SMS Orchestrator — Service Overview
Status: populated Owner: Platform Engineering Last updated: 2026-04-18 Companion: DOMAIN_MODEL · API_CONTRACTS · EVENT_SCHEMAS · ADR-0001 Kong edge · 01 Architecture
1. Purpose
sms-orchestrator is the central processing engine for outbound SMS in Ghasi-SMS-Gateway. It:
- Accepts HTTP submission of outbound SMS from external clients (via Kong) — per ADR-0001 this responsibility moved from the retired custom
api-gatewayto this service. - Validates, normalizes, and idempotency-checks each request at the HTTP boundary.
- Publishes
sms.outbound.requestto NATS JetStream for asynchronous pipeline processing. - Consumes the same subject (it is both producer and consumer) and executes the five-stage pipeline: idempotency → validation → routing → operator publish → state persistence.

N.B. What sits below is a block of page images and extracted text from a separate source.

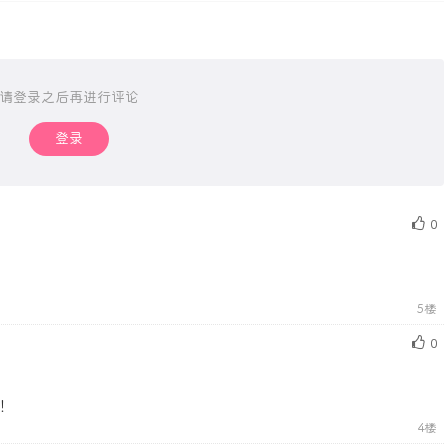
请登录之后再进行评论
登录
0
5楼
0
！
4楼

- Emits status domain events (
sms.events.status) and DLQ events (sms.outbound.deadletter) on terminal failures.
2. Bounded Context
Outbound Messaging Pipeline — authoritative lifecycle owner of every SMS message from HTTP accept through carrier-bound publish. Classified as Core (business-critical; financial correctness + SLA depend on it).
3. Responsibilities
| Area | What orchestrator owns |
|---|---|
| HTTP submit API | POST /v1/sms/send, POST /v1/sms/bulk, GET /v1/sms/{messageId} — fronted by Kong |
| Idempotency | Idempotency-Key header replay window (Redis, 48h TTL) |
| Input validation | Zod schema for SMS payload; E.164 phone normalization; body length + segment count |
| Submission accept | Persists sms_messages row with QUEUED, publishes sms.outbound.request to NATS |
| Pipeline orchestration | Idempotency check → domain validation → routing (gRPC to routing-engine) → operator publish → PG state update |
| Retry logic | Exponential backoff (1s → 2s → 4s), max 3 attempts, stored in PG |
| DLQ routing | Publish sms.outbound.deadletter on terminal failure; ACK original NATS |
| Status events | Publish sms.events.status on every state transition |
4. Non-Responsibilities
| Area | Owner | Why not orchestrator |
|---|---|---|
| AuthN (JWT / API key) | Kong (+ auth-service JWKS/consumer lookup) | Edge gateway layer |
| Rate limiting | Kong (rate-limiting-advanced plugin, Redis) | Edge concern |
| TLS termination | Cloudflare + Kong | Edge concern |
| Route selection (operator) | routing-engine (gRPC) | Separate bounded context (LCR + QoS) |
| SMPP submission | smpp-connector | Separate bounded context (protocol) |
| DLR correlation | dlr-processor | Separate bounded context (ingest) |
| Rating + billing | billing-service | Consumes domain events |
| Customer webhook delivery | webhook-dispatcher | Consumes domain events |
5. Dependencies
| Dependency | Kind | Purpose |
|---|---|---|
| Kong Gateway | Upstream (HTTP) | Proxies /v1/sms/* routes to this service |
| NATS JetStream | Event bus | Publish + consume sms.outbound.request; publish smpp.operator.*, sms.events.status, sms.outbound.retry, sms.outbound.deadletter |
PostgreSQL (schema orch) | Data store | sms_messages, idempotency_keys |
| Redis | Cache | Idempotency-Key storage (orch:idem:*) |
| routing-engine | gRPC | Operator selection (P95 ≤ 50 ms) |
| auth-service | HTTP | Account metadata lookup when needed |
6. High-Level Flow
7. Key Design Decisions
| Decision | Rationale | Trade-off |
|---|---|---|
| HTTP submit lives here, not in an edge gateway | Kong cannot own idempotency storage + Zod validation cleanly; these are application concerns | One more responsibility for this service — acceptable; it already owns the message lifecycle |
| Async pipeline after HTTP accept | Sub-second 202 response; pipeline absorbs operator latency | Extra NATS hop; mitigated by idempotency replay |
Redis SET NX for idempotency, not PG | Atomic + fast (~1 ms) | Redis outage → fail open on idempotency; mitigated by NATS AckWait |
| Application-level retry (not NATS MaxDeliver) | NATS lacks per-attempt backoff | Must persist attempt_count to survive restarts |
| Status update AFTER operator publish ACK | Operator publish is the point of no return | Small crash window → reconciliation job detects ROUTED stuck rows |
| gRPC (sync) to routing-engine | Tight latency budget (P95 500 ms E2E) | routing-engine outage handled by orchestrator retry |
8. Status
Pipeline + pre-Kong HTTP submit: design approved (moved here from retired api-gateway per ADR-0001). See MIGRATION_PLAN for cutover, SERVICE_READINESS for gate checklist.